▸ **DATA FOR THIS TASK**:
·····
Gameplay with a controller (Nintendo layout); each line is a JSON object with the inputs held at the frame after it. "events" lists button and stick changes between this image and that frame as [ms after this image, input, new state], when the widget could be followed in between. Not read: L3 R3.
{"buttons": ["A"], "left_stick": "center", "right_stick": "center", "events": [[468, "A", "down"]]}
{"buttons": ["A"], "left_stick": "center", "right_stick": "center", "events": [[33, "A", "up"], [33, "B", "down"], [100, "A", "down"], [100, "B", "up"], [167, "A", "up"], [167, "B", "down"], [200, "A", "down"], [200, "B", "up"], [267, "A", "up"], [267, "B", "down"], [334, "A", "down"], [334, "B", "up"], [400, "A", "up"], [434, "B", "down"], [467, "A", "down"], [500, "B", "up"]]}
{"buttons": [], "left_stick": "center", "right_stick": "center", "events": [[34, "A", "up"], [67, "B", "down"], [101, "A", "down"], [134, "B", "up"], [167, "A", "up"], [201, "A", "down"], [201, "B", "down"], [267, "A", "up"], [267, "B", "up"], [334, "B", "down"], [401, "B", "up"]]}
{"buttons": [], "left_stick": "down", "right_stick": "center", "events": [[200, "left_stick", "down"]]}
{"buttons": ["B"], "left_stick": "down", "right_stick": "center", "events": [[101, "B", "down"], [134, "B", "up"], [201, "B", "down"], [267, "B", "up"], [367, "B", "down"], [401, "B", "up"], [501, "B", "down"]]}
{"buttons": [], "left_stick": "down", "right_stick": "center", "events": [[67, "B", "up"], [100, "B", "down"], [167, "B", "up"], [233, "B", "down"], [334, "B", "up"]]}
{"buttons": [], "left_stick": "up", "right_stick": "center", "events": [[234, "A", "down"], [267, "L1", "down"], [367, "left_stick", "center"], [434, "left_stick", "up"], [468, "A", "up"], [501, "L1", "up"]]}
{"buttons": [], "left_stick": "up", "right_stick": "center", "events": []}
·····
Only the lines containing the word "center" should be returned from the data above.

{"buttons": ["A"], "left_stick": "center", "right_stick": "center", "events": [[468, "A", "down"]]}
{"buttons": ["A"], "left_stick": "center", "right_stick": "center", "events": [[33, "A", "up"], [33, "B", "down"], [100, "A", "down"], [100, "B", "up"], [167, "A", "up"], [167, "B", "down"], [200, "A", "down"], [200, "B", "up"], [267, "A", "up"], [267, "B", "down"], [334, "A", "down"], [334, "B", "up"], [400, "A", "up"], [434, "B", "down"], [467, "A", "down"], [500, "B", "up"]]}
{"buttons": [], "left_stick": "center", "right_stick": "center", "events": [[34, "A", "up"], [67, "B", "down"], [101, "A", "down"], [134, "B", "up"], [167, "A", "up"], [201, "A", "down"], [201, "B", "down"], [267, "A", "up"], [267, "B", "up"], [334, "B", "down"], [401, "B", "up"]]}
{"buttons": [], "left_stick": "down", "right_stick": "center", "events": [[200, "left_stick", "down"]]}
{"buttons": ["B"], "left_stick": "down", "right_stick": "center", "events": [[101, "B", "down"], [134, "B", "up"], [201, "B", "down"], [267, "B", "up"], [367, "B", "down"], [401, "B", "up"], [501, "B", "down"]]}
{"buttons": [], "left_stick": "down", "right_stick": "center", "events": [[67, "B", "up"], [100, "B", "down"], [167, "B", "up"], [233, "B", "down"], [334, "B", "up"]]}
{"buttons": [], "left_stick": "up", "right_stick": "center", "events": [[234, "A", "down"], [267, "L1", "down"], [367, "left_stick", "center"], [434, "left_stick", "up"], [468, "A", "up"], [501, "L1", "up"]]}
{"buttons": [], "left_stick": "up", "right_stick": "center", "events": []}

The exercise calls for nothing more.